Consider a situation in which two different moving magnets induce two different open circuit voltages in two different wires, and then these wires are tied together. One may naively assume that we are connecting two voltage sources together, and are facing a mathematical paradox. In reality, no mathematical paradox is posed, even if we assume that the wires are ideal, (i.e. without resistance).
The reason is that not only do the magnets create magnetic flux around the wires, but current also creates magnetic flux around the wires. Thus, when connected, and current is allowed to flow, the two wires no longer form ideal voltage sources.
The flow of current is associated with a proportional magnetic flux. This magnetic flux must be considered along with the flux of the magnets in order to determine the voltages induced in the wires. It will turn out that the voltage induced in both wires, when they are connected to form a closed circuit, is the same.
In the following model, I have replaced the moving magnets with coupled inductors fed by ideal current sources. These current sources produce (or appear with) a certain amount of flux in the coupled inductors. But current flowing through the wires between the left and right hand side of the circuit also produce (or appear with) a certain amount of flux in the coupled inductors. The two flux fields superpose, just as the flux from permanent magnets and from current superpose.
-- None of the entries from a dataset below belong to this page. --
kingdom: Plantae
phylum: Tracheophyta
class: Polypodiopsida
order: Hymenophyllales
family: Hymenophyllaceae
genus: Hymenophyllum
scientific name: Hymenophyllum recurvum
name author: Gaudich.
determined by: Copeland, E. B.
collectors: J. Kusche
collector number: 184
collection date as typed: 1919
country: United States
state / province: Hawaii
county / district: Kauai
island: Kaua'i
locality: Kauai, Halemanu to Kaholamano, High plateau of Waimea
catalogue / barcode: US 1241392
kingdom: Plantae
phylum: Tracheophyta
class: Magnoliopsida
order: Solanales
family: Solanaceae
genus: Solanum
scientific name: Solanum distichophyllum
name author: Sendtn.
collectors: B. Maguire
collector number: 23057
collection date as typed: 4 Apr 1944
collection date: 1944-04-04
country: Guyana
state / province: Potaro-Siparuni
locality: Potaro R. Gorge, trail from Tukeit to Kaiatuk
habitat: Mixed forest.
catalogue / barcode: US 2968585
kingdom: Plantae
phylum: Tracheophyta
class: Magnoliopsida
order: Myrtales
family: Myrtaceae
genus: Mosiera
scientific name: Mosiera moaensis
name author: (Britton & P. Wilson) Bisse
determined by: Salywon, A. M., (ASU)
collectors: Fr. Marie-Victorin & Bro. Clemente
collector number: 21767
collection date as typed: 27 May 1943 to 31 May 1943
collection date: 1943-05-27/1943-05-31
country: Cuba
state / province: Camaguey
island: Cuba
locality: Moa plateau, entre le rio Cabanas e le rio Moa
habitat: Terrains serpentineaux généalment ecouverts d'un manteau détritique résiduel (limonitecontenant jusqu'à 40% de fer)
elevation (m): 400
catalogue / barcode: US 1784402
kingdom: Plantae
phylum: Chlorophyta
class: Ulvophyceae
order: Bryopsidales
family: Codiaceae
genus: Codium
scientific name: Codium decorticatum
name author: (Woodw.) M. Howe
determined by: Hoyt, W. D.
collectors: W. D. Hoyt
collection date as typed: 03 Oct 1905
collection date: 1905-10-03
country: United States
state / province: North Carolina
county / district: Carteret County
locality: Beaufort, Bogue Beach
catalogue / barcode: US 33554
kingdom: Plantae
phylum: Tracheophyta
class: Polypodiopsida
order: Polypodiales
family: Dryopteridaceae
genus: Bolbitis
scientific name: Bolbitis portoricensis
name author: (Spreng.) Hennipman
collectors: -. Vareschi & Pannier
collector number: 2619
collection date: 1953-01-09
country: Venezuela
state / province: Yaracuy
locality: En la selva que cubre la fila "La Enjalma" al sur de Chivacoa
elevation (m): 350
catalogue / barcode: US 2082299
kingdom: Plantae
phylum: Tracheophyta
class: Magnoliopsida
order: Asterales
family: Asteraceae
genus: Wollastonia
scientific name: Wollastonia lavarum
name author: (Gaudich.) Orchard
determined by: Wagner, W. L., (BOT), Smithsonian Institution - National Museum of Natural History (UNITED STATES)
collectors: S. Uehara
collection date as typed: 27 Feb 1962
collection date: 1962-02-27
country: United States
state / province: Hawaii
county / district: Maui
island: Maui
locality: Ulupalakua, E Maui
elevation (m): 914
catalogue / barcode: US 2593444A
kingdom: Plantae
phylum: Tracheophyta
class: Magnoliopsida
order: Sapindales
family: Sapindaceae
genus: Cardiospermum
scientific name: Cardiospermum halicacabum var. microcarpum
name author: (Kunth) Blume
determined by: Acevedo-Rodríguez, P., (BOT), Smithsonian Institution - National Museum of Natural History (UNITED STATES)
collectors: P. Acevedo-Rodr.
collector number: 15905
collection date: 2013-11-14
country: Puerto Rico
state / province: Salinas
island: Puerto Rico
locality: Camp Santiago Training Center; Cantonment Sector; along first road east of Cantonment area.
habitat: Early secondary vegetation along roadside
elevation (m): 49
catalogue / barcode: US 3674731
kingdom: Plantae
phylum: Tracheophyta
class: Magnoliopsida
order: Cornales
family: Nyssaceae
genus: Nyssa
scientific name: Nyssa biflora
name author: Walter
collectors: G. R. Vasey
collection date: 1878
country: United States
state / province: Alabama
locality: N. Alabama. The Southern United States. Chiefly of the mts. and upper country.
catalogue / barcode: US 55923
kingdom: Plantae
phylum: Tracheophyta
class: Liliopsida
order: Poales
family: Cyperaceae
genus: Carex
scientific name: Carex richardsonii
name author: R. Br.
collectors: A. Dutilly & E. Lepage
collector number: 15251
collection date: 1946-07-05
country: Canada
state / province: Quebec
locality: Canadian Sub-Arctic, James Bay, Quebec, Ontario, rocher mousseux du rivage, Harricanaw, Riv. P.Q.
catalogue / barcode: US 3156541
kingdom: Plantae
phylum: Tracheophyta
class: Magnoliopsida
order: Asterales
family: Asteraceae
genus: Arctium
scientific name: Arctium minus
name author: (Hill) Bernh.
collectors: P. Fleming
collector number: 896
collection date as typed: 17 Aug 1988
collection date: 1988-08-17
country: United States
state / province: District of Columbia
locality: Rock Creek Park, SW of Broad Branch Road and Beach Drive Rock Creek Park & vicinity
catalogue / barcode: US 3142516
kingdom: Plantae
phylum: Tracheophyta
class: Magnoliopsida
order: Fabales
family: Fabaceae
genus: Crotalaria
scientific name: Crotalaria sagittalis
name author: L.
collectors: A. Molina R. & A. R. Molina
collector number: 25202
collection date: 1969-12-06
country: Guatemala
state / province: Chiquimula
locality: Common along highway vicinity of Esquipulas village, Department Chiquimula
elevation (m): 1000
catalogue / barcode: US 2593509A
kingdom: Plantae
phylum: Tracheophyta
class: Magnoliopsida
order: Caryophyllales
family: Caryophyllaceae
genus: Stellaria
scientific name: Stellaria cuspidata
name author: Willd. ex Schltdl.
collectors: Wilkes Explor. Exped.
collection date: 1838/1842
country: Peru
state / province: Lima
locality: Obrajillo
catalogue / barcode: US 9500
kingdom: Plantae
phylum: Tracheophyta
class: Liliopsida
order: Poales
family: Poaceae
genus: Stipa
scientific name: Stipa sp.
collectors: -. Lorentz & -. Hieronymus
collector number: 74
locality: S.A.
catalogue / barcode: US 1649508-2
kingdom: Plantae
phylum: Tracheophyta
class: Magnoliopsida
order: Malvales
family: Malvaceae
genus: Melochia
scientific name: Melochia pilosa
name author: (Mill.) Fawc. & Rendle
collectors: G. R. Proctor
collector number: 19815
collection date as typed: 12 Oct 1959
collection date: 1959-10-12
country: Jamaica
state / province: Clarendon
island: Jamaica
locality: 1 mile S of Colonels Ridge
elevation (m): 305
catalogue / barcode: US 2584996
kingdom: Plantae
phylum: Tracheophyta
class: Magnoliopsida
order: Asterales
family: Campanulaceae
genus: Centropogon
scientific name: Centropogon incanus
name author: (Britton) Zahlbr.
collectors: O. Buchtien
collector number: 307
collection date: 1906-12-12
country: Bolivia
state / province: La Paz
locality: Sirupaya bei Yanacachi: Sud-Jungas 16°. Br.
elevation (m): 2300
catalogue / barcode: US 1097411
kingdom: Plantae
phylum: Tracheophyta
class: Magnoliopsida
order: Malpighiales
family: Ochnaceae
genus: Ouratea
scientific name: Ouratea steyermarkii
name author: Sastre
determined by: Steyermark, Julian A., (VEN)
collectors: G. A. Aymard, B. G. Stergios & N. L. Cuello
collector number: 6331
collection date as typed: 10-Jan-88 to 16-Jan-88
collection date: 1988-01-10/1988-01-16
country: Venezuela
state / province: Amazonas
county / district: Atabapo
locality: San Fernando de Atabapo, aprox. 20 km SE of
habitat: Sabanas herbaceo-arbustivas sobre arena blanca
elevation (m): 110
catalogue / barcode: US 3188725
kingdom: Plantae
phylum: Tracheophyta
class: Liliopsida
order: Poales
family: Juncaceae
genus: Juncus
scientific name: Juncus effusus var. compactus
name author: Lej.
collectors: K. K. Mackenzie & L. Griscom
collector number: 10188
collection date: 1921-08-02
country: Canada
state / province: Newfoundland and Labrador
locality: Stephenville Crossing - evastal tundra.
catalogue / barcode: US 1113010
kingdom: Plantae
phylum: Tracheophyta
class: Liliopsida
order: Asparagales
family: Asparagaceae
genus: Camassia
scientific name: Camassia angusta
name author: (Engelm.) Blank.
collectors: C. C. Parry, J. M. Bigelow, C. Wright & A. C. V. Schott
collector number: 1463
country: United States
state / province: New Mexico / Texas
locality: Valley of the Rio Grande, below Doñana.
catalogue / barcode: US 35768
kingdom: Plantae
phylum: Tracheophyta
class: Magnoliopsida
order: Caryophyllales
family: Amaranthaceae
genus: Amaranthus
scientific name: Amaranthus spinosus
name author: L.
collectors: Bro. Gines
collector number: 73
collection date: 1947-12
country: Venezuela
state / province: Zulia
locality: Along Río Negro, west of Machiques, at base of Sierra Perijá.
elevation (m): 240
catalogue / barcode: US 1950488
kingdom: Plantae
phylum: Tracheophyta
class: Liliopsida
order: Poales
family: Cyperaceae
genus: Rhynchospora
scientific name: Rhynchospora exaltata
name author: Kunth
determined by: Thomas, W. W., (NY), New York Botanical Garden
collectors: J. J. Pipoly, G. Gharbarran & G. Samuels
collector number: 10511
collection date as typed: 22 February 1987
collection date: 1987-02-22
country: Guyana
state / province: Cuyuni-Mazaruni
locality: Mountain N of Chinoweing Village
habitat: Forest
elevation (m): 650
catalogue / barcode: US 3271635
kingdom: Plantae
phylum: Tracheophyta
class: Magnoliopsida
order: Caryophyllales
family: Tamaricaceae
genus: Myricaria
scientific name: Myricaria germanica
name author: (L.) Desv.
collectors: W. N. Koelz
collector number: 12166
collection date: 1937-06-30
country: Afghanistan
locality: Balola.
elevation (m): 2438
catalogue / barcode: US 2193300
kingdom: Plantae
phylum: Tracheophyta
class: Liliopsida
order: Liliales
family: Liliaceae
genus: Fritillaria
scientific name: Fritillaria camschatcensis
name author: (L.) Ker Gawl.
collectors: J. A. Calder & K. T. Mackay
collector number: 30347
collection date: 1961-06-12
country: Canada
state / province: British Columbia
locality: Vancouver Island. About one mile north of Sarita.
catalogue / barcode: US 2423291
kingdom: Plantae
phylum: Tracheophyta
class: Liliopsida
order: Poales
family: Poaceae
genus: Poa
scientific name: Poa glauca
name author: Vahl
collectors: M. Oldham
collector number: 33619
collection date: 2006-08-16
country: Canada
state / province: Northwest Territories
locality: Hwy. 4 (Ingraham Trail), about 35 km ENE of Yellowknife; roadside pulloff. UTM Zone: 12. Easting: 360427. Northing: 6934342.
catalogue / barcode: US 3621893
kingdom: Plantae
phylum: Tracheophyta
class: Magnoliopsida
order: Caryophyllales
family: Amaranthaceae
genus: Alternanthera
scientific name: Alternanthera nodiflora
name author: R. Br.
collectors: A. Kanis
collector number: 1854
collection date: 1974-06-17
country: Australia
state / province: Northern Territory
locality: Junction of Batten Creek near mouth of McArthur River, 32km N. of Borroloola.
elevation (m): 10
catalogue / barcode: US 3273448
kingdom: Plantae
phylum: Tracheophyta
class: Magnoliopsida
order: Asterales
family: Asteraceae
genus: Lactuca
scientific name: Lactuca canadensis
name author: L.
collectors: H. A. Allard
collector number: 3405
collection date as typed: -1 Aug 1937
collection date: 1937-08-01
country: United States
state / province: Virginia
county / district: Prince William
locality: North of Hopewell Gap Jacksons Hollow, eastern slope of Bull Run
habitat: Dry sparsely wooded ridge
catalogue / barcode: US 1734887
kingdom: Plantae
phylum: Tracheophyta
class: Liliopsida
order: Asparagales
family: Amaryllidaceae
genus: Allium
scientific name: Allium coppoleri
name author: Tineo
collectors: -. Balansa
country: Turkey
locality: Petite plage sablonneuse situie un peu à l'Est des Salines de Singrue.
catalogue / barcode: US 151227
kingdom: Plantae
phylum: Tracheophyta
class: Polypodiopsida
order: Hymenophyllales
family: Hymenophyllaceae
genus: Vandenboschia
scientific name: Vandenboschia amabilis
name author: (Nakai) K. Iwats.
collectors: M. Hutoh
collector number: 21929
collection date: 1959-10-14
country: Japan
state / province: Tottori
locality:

I have chosen current sources with different frequencies and different amplitudes, to model the magnets being of different strengths and not moving in unison.
simulate this circuit – Schematic created using CircuitLab
Here are the currents through the "primaries" of the coupled inductors:
Here is the current that goes between the two "secondaries" of the coupled inductors.
And here is the voltages across all of the inductors. Notice that the voltages are all the same, even though the primary currents, are different. (Remember that the primary currents represent the magnetic flux induced by the moving magnets, but not the total flux, because some of the flux is induced by the current flowing between the pairs of coupled inductors)
Can we study the real behavior of a circuit powered by two different voltages in parallel from two moving magnets in this case, without risk?
We can model the behavior, (as demonstrated above). We can also study the real behavior provided the current between the generators is not too high. The risk involved is that the current circulating between the generators will be excessive and cause them to burn out. However, if the difference in instantaneous open circuit voltages is small (which requires that they have the same frequency and nearly the same phase), then the current circulating between the generators will be correspondingly small.